In Chicago, I've seen organizers representing school librarians, teachers, principals, parents, and community members come together to move an agenda forward. We haven't won the day, but we are working together to turn the tide. This is just one battle in a much larger fight, but it illustrates the challenges and opportunities ahead of us in the coming years.
Were I coming to ALA as a member today, I would have to ask how it helps us to be ready for those fights. It's a new day and many of the things we care about, many of the people we care about, are at risk. How does ALA make a difference? How does ALA lead the way in positioning libraries to make a difference? How does ALA better prepare me to make a difference? I don't have the answers to give you today, but I know those are the questions.
ALA is a leader in discussing national policies, international agreements, and global issues, and we must continue to do that. But, I start every day thinking about what I can do to make a difference, and who my comrades will be in that work. I reflect on the words of DePaul's John Egan, who asked, "What are you doing for justice?" ALA can, and must, be a powerful voice for justice, and it must provide its members with the tools they need to take action and make a difference on issues that reflect their commitment to our core values.
That is the work that needs doing, and that is the work that we can do together at ALA, if we work together to make it our priority. I am honored to be here to ask you to make that commitment with me, excited for the opportunity to work together with you to make that commitment a reality, and ask for your vote in the upcoming election. Thank you!
Just this week, our Librarian of Congress, Carla Hayden, gave an interview to the New York Times, in which she reflected on the activist tradition in librarianship and the progressive politics inherent in a profession founded on a commitment to the expansion of literacy and access to information. This is the tradition that we need to embrace today.

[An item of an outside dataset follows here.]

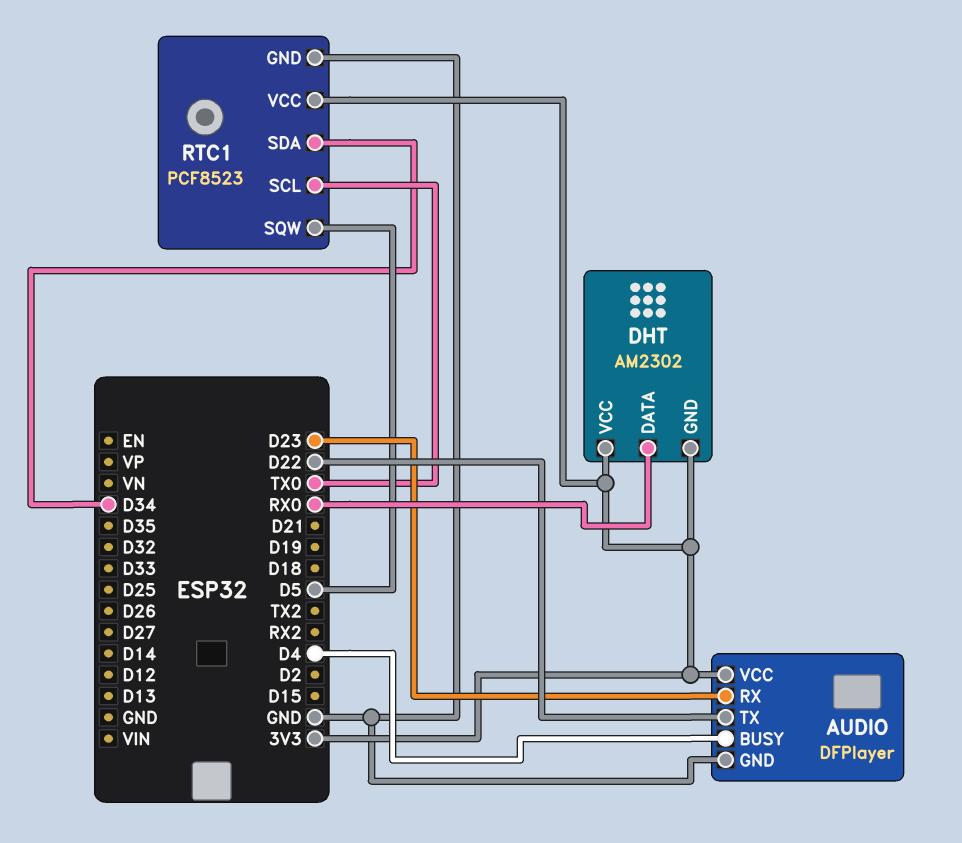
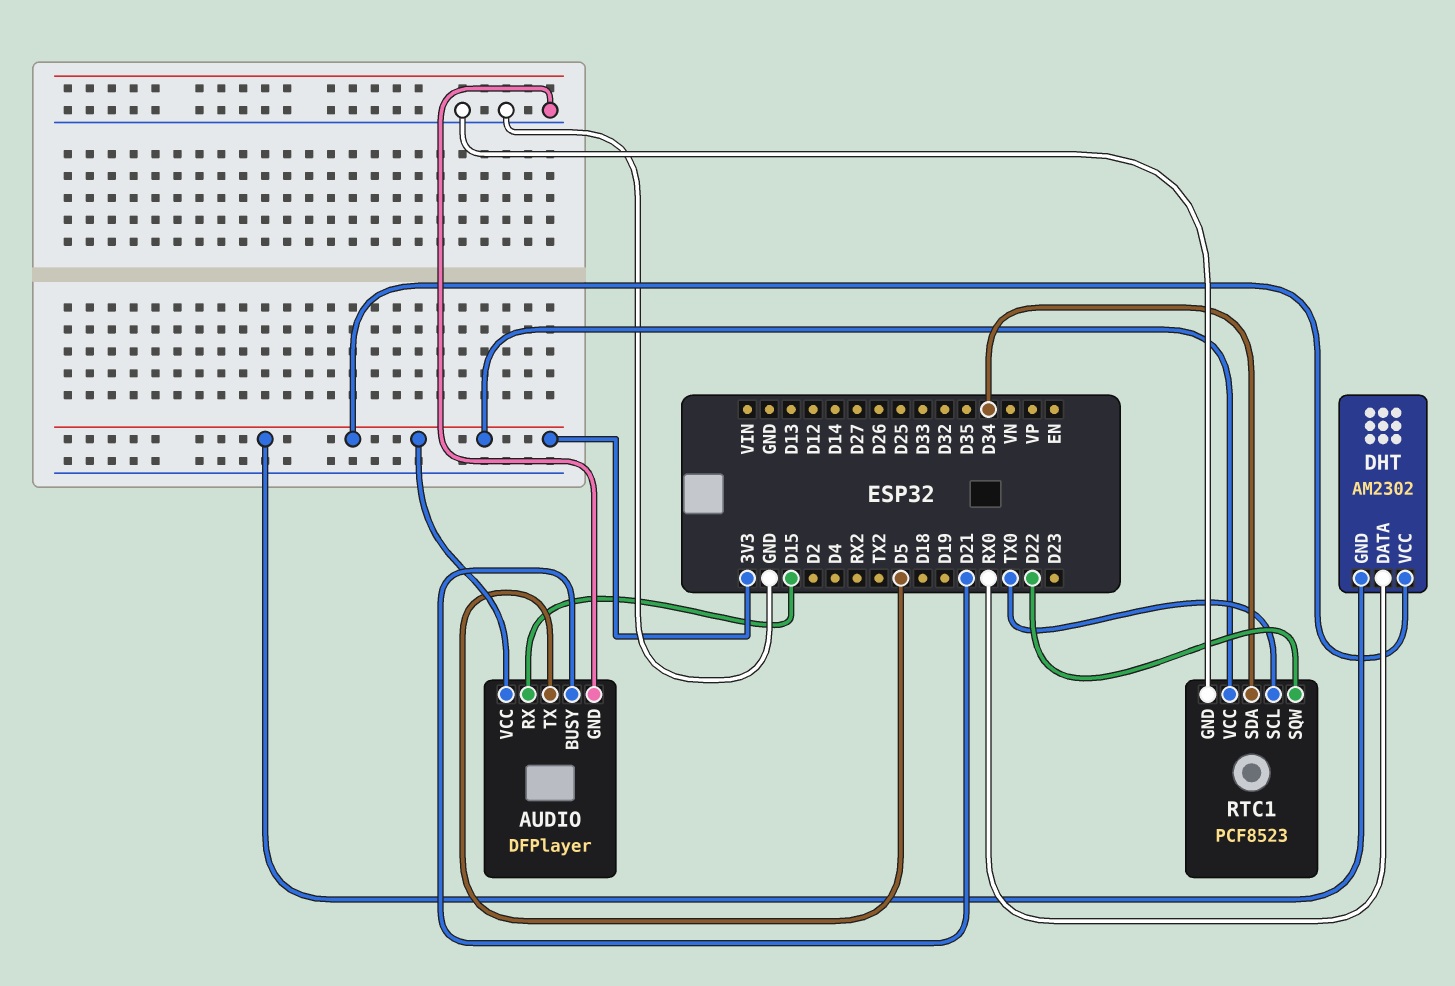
AUDIO pin BUSY: D4 -> D21
AUDIO pin RX: D23 -> D15
AUDIO pin TX: D22 -> D5
RTC1 pin SQW: D5 -> D22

Also this week, I had the opportunity to watch my daughter interview Illinois Congresswoman Jan Schakowski for the Chicago Metro History Fair. Schakowski began her political career as a consumer advocate. She took a personal concern about the food she was buying for her family and turned it into the movement that gave us expiration dates, nutritional labeling, and much of the consumer information that we now take for granted. A lifetime of service dedicated to the public good, and one that, as she put it, "all started in a supermarket." Who will we interview in 30 years who will say that her life of service "all started in a library"?
Whatever the outcome of this election, I hope the discussions we've started in our online communities and here at conference remind us of what both of these extraordinary women said this week. As a member, I need an Association that better prepares me to take action and to make a difference in my community. And my community, along with your communities and our fellow national associations, all benefit from an American Library Association that will stand up to what is coming and be bold in its commitments to democracy, equity, social justice, and the public good.
Again, I ask for your vote, and thank you for your time and questions.
Note: You'll notice that I don't give an overview of my CV in my comments, but those details are available elsewhere on this site, and in the speaker notes for this session in the ALA Midwinter Meeting Scheduler, and elsewhere online.